■ **INPUT DATA**
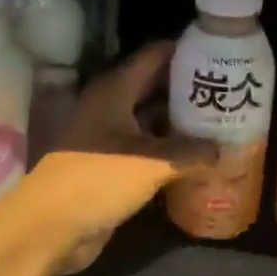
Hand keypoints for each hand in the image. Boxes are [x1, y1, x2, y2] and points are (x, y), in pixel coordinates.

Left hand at [0, 42, 214, 274]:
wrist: (51, 225)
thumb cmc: (99, 178)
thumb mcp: (151, 162)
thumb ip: (190, 152)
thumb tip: (223, 150)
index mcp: (115, 90)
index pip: (153, 56)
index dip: (183, 50)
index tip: (216, 51)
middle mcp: (111, 105)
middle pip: (153, 85)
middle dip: (186, 85)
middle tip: (225, 87)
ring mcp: (108, 135)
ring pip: (149, 117)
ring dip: (178, 118)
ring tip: (218, 118)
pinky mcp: (110, 163)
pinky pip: (145, 146)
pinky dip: (168, 146)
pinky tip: (195, 153)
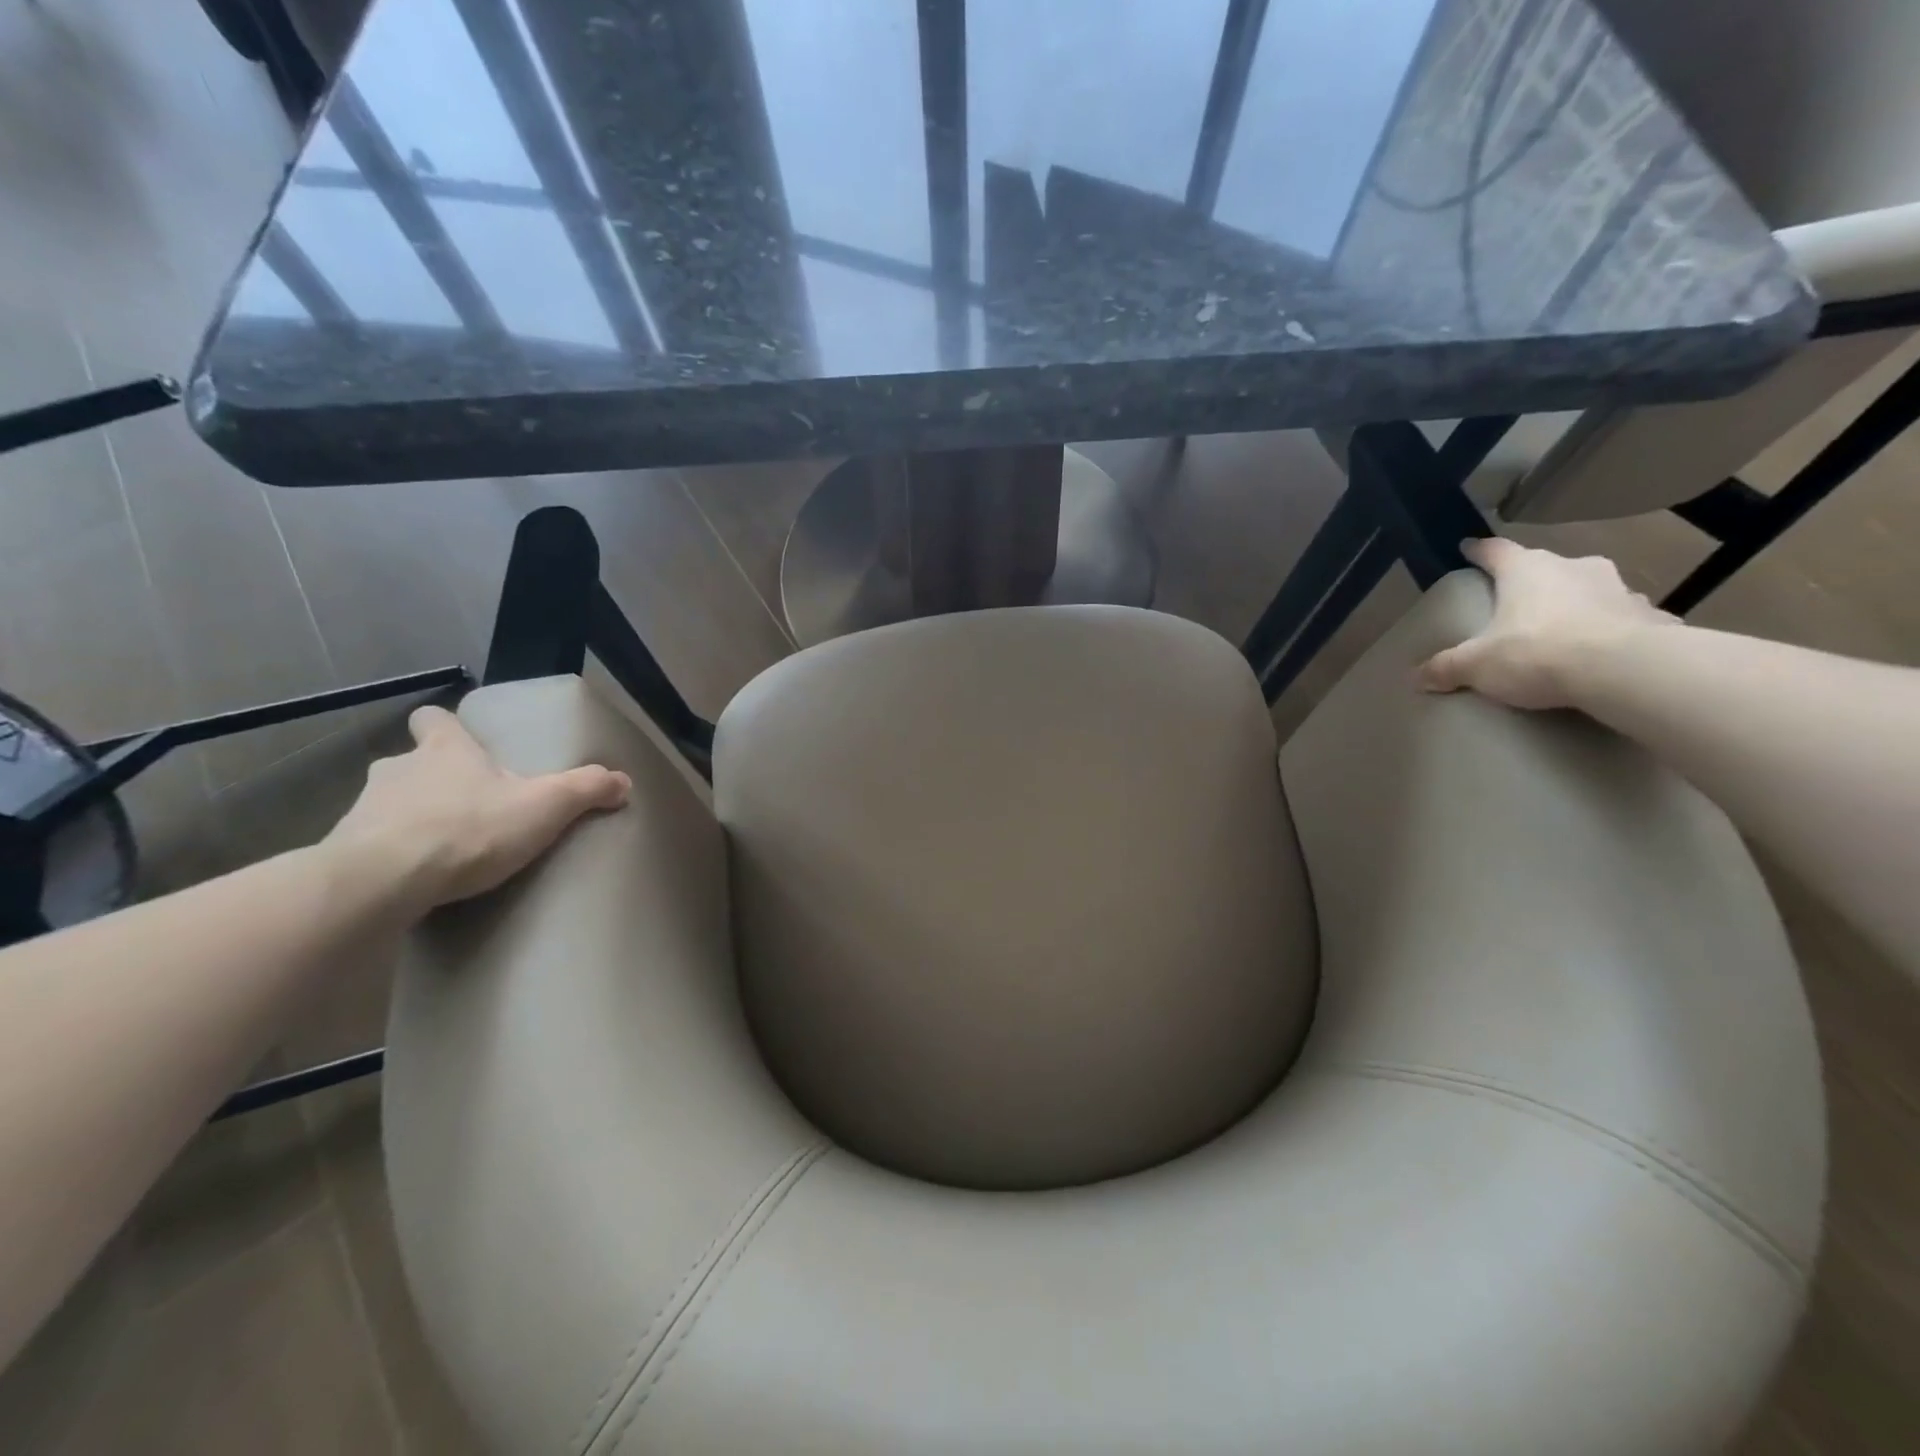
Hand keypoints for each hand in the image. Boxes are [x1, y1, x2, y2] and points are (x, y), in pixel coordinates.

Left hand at [322, 705, 630, 919]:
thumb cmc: (468, 830)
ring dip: (411, 817)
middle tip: (466, 804)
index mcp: (444, 750)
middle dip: (435, 779)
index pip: (432, 719)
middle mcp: (398, 769)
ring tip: (441, 846)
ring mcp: (363, 809)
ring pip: (389, 803)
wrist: (380, 882)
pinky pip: (370, 845)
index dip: (445, 726)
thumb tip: (624, 780)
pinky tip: (413, 877)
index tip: (460, 741)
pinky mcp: (344, 851)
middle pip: (412, 762)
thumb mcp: (545, 807)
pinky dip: (391, 855)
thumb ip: (586, 789)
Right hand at [1419, 538, 1675, 709]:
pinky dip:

■ **HOW TO COMPLETE THIS TASK**
Above, find the line with "ring tip: (218, 118)"; copy it and every line down to the line with "pinky pip: (370, 845)", exactly and both included, but no pictures.

■ **EXERCISE RESPONSE**
ring tip: (218, 118)
pinky mcp: (110, 163)
pinky pip: (145, 146)
pinky dip: (168, 146)
pinky tip: (195, 153)
Hand keypoints for each hand in the image. Boxes are [x1, y1, x2, y2] and points are (x, y), in pixel coordinates.

Left hand at [322, 705, 630, 919]:
thumb cmc: (468, 830)
ring dip: (411, 817)
middle tip: (466, 804)
index mcp: (444, 750)
middle dip: (435, 779)
index pip: (432, 719)
middle mcp: (398, 769)
ring tip: (441, 846)
ring mcp: (363, 809)
ring pip: (389, 803)
wrist: (380, 882)
pinky pip: (370, 845)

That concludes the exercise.